Comme tous les autres secteurs, le football algérien a été saboté par les impostures, l’amateurisme et l’incurie à la tête des instances dirigeantes des clubs et de la fédération. Des opportunistes obscurs qui n’ont rien à voir avec le football ont chassé les vrais footballeurs qui ont gravé leurs noms dans le marbre de nos mémoires sportives. Tous les ressorts d’organisation et de fonctionnement qui doivent relier les générations et transmettre les flambeaux des victoires ont été cassés.

Rabah Saâdane est un des fruits du travail de fond accompli par les grands joueurs de la glorieuse Equipe du FLN qui ont servi de modèles à des générations de footballeurs (Arribi, Kermali, Maouche, Zitouni, Mekhloufi, Soukhane, Rouaï, Zouba, …).

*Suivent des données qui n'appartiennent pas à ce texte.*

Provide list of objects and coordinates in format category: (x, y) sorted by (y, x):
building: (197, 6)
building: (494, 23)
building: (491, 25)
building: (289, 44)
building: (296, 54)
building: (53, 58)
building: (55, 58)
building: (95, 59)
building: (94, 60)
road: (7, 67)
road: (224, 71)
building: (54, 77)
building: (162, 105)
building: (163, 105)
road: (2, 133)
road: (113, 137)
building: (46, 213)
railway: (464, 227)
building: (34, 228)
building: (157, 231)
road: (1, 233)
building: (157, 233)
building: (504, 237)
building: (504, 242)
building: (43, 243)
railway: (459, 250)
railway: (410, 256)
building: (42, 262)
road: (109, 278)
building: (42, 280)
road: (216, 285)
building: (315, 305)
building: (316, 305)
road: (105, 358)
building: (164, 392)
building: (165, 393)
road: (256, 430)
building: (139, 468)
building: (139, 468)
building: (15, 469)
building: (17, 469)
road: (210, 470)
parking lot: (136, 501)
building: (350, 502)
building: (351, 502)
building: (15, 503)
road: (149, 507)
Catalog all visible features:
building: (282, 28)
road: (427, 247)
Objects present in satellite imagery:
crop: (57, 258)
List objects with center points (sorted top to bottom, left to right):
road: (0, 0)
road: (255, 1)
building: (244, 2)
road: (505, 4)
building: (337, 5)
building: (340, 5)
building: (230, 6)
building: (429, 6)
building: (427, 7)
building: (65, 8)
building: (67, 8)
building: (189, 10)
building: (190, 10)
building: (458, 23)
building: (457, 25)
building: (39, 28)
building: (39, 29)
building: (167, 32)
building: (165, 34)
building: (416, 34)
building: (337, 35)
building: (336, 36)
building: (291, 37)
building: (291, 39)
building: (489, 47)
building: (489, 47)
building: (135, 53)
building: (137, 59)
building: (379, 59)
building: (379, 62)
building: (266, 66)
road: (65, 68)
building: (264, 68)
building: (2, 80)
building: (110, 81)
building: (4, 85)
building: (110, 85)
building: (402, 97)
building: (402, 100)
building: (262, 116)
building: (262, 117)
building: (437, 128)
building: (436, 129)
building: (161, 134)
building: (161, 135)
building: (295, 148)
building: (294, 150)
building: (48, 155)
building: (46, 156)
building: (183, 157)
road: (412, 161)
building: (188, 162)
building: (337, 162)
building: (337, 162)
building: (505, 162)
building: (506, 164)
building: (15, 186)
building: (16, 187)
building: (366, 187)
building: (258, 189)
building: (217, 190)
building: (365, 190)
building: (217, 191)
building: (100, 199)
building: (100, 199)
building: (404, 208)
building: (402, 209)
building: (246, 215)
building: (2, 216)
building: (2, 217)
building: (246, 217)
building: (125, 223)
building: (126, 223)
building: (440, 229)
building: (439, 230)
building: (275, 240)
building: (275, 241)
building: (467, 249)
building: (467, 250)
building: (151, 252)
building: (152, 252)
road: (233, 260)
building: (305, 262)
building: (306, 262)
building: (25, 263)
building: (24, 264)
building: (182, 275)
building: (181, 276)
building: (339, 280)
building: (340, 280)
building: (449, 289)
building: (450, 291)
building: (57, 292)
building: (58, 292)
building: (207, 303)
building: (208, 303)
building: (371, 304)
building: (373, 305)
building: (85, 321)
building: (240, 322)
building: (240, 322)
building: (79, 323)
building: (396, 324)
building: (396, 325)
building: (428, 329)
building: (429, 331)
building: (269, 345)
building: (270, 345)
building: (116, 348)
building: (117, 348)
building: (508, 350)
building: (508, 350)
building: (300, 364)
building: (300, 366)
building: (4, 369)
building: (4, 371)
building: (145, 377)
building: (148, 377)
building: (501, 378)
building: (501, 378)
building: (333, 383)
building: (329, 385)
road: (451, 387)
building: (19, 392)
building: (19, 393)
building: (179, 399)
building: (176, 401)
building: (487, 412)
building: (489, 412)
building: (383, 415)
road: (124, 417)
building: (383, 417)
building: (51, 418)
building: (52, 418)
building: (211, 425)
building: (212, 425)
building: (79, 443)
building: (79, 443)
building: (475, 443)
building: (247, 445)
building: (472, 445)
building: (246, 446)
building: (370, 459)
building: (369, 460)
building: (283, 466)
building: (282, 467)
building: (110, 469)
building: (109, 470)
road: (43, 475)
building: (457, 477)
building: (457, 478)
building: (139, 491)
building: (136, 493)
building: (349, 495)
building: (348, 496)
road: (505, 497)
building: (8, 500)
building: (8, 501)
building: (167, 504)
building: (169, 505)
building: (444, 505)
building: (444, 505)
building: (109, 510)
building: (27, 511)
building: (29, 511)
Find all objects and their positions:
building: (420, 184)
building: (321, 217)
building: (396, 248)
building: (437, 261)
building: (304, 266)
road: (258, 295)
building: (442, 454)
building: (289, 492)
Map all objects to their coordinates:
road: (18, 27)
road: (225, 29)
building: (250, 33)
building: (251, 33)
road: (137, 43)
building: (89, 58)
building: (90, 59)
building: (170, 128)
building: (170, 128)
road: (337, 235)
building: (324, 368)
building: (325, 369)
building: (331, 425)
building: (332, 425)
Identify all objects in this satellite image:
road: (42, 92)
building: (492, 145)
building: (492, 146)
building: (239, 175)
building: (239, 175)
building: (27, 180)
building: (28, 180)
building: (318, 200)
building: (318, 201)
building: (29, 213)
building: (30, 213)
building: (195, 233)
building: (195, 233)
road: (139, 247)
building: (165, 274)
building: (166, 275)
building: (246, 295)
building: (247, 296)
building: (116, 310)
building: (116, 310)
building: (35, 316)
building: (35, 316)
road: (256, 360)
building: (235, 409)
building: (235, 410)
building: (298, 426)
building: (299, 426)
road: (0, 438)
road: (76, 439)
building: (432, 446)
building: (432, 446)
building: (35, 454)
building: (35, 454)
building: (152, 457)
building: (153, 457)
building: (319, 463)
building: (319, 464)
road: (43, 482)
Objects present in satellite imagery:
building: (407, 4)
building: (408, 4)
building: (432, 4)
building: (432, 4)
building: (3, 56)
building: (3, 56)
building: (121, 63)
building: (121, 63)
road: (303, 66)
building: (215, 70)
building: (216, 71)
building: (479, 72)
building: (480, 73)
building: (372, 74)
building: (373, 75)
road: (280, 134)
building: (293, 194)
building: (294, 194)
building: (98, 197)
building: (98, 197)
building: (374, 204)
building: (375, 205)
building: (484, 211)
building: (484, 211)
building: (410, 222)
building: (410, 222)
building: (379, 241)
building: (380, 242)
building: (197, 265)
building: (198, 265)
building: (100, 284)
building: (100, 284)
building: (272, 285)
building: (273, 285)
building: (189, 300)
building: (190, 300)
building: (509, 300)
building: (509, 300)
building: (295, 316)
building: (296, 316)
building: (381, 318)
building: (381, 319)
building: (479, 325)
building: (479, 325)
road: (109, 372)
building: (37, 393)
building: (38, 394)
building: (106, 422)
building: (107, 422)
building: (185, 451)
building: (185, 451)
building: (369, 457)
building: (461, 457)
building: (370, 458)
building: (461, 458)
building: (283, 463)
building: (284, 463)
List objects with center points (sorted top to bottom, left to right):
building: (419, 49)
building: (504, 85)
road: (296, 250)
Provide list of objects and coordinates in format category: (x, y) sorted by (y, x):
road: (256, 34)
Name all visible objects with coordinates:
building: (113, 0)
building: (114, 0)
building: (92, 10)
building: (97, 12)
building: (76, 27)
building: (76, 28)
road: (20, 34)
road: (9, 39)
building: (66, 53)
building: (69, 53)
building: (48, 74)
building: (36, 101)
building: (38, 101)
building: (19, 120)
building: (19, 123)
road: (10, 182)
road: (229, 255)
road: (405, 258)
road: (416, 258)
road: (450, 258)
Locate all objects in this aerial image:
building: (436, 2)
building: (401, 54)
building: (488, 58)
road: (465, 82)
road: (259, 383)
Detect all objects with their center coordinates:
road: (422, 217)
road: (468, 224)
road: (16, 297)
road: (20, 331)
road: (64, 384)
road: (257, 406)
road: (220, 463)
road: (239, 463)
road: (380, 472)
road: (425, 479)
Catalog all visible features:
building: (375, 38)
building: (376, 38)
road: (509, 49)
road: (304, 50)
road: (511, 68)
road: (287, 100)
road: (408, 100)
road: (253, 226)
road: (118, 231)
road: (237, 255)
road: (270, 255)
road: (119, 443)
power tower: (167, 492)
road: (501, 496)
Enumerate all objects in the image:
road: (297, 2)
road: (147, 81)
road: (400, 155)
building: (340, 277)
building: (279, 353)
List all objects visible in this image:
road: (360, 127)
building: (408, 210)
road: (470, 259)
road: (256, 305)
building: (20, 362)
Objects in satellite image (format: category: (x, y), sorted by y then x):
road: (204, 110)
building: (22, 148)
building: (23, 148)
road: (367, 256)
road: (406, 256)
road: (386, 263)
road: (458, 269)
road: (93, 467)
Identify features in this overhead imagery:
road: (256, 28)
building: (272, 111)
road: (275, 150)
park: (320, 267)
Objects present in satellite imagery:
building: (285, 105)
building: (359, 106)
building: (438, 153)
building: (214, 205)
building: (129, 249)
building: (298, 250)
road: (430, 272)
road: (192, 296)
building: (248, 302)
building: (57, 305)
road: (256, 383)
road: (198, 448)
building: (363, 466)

Le plus célèbre d’entre eux, Rachid Mekhloufi, reste le meilleur joueur et buteur de l’histoire du club de Saint-Étienne avec 116 buts. Des sommités du football français, comme Aimé Jacquet ou Jean-Michel Larqué, qui ont joué à ses côtés, parlent encore de lui sur le ton de la déférence comme leur Maître. Son passage à Saint-Etienne avait marqué le club, suscité des vocations, et lancé les formidables épopées des Verts stéphanois.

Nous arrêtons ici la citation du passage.